26 October 2012 Elsevier

Reports award-winning article in  Journal of the American Academy of Child and Adolescent Psychiatry  

The American Academy of Child and Adolescent Psychiatry (AACAP), is pleased to announce that Larry K. Brown, M.D., Professor of Psychiatry & Human Behavior at the Warren Alpert Medical School of Brown University, is the recipient of the AACAP Norbert and Charlotte Rieger Award for Scientific Achievement for his paper, “Safe Thinking and Affect Regulation (STAR): Human Immunodeficiency Virus Prevention in Alternative/Therapeutic Schools,” published in the October 2011 issue of the Journal of the American Academy of Child and Adolescent Psychiatry and online at www.jaacap.org.1

The AACAP Norbert and Charlotte Rieger Award for Scientific Achievement is supported by the Nobert and Charlotte Rieger Foundation. The award recognizes the best paper, written by a child and adolescent psychiatrist, and published in the Journal of the American Academy of Child and Adolescent Psychiatry from July 2011 - June 2012.

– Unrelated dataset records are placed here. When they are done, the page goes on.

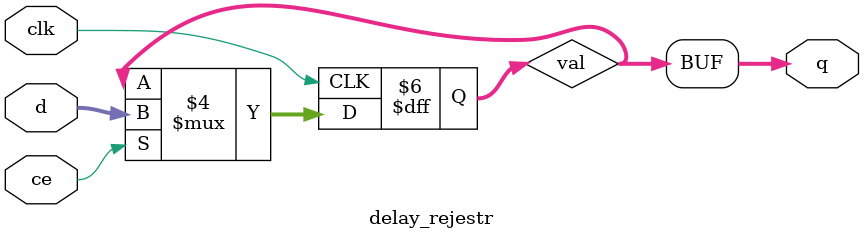
<source format=v>
`timescale 1ns / 1ps

module delay_rejestr#(
    parameter N=8
)
(
    input clk,
    input ce,
    input [N-1:0]d,
    output [N-1:0]q
    );
    
   reg [N-1:0]val=0;
   always @ (posedge clk)
   begin
        if (ce) val<=d;
        else val<=val;
   end
   assign q=val; 
    
endmodule

</source>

Using data from 29 cohorts, Dr. Brown and colleagues evaluated the effectiveness of Safe Thinking and Affect Regulation (STAR), an HIV-prevention program for adolescents in alternative/therapeutic schools. The 14-session program was designed not only to improve HIV-related knowledge but also sexuality-specific affect management and cognitive monitoring for youth who experience difficulties with emotions and cognitions.

A total of 185 adolescents participated in the study from fourteen schools that were randomly assigned to receive either the STAR intervention or a short education program, and the alternate program the following year. The study found that the STAR intervention was associated with decreased sexual risk for the 6-month period following the intervention, with improvement in HIV knowledge and condom usage. The findings suggest the need for ‘booster sessions’ over time to reinforce learned skills and knowledge, and future studies to access the efficacy of the focus on affect management and cognitive monitoring in the STAR intervention.

Dr. Brown and colleagues are to be commended for their work on these high-risk behavioral outcomes, and for developing the first HIV prevention program to show a decrease in sexual risk by self-report for adolescents in alternative schools over 6 months.

Dr. Brown presented, “Safe Thinking and Affect Regulation (STAR): Human Immunodeficiency Virus Prevention in Alternative/Therapeutic Schools” at AACAP’s 59th Annual Meeting, on October 25, 2012, in San Francisco.